Is Business Equipment Financing Tax Deductible?
Yes, interest payments are usually tax-deductible. However, you should never assume that this is the case before making any commitments. Talk to a tax professional to make sure you will indeed receive tax breaks.
Do Some Manufacturers Offer Financing?
Many heavy equipment manufacturers offer to finance their products. However, these programs might feature high equipment financing rates. And since you’re not using the equipment as collateral, the manufacturer might assign a higher rate to offset the risk.
Also, financing programs only allow purchasing the equipment. You don’t get to borrow a little extra money to cover the attached costs. As any business leader knows, all major purchases naturally create additional expenses. With Equipment Financing, you can negotiate with lenders about borrowing enough money to purchase the equipment and cover extra costs.
Can I Get Equipment Financing with Bad Credit?
Yes, this product is available to borrowers with bad credit. Since the equipment is being used as collateral, your credit score will only have a minor impact on your interest and terms. Still, the lowest possible rates are typically given to borrowers with higher credit scores.
Is it better to go with new or used equipment?
Going with new or used equipment depends on the business and case by case basis. In most cases, it’s preferred to choose new equipment. Even though it’s more expensive, it has a longer lifespan. In certain industries, small business owners have to keep pace with technology. Going new could increase productivity or reduce consumption, which is important in a cutthroat business environment. Used equipment can be used in certain circumstances. For example, when the borrower defaults, the lender (or bank) seizes the equipment and needs to unload it to recoup their principle. This is the most common way to buy used at a discount.
Can a small business get financing for construction equipment?
YES! you can get financing for construction equipment and other types of heavy equipment. This funding product behaves similarly to any term loan for a small business. The loan may require a down payment and a lien on the equipment as collateral to get started.
How do you get the best financing option for construction equipment?

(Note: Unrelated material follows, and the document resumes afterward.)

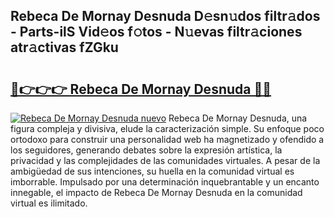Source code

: ## Rebeca De Mornay Desnuda D𝚎sn𝚞dos filtr𝚊dos - Parts-ilS Vid𝚎os f𝚘tos - N𝚞evas filtr𝚊ciones atr𝚊ctivas fZGku

# <h2><a href="http://mb4s261.tromn.icu/?c=Rebeca+De+Mornay+Desnuda">🔗👉👉👉 Rebeca De Mornay Desnuda 🔗🔗</a></h2>

[![Rebeca De Mornay Desnuda nuevo](https://i.imgur.com/pEAQMta.gif)](http://mb4s261.tromn.icu/?c=Rebeca+De+Mornay+Desnuda)
Rebeca De Mornay Desnuda, una figura compleja y divisiva, elude la caracterización simple. Su enfoque poco ortodoxo para construir una personalidad web ha magnetizado y ofendido a los seguidores, generando debates sobre la expresión artística, la privacidad y las complejidades de las comunidades virtuales. A pesar de la ambigüedad de sus intenciones, su huella en la comunidad virtual es imborrable. Impulsado por una determinación inquebrantable y un encanto innegable, el impacto de Rebeca De Mornay Desnuda en la comunidad virtual es ilimitado.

When business owners are checking out financing options for construction equipment or other business needs, it’s best to have a high credit score. The better the credit score, the better loan options they will get. To get started, business needs have to be established. Then it can be decided if it’s the right choice to get new or used equipment. In most cases, new equipment is the only option. Best of all, a great financing option could run for 10 years. A good funding expert can get the best rates for various small business loan options.
Can you get an equipment loan for a credit card processing app or POS software system?
Yes, it can be used to get either a credit card app or a credit card POS software system. These equipment financing options are similar to any term loan or small business loan. To get started, you have to decide if you will lease or buy the credit card POS equipment outright through a financing option. It’s easy to get started to get the capital for your business needs. Lenders may require a 600+ credit score.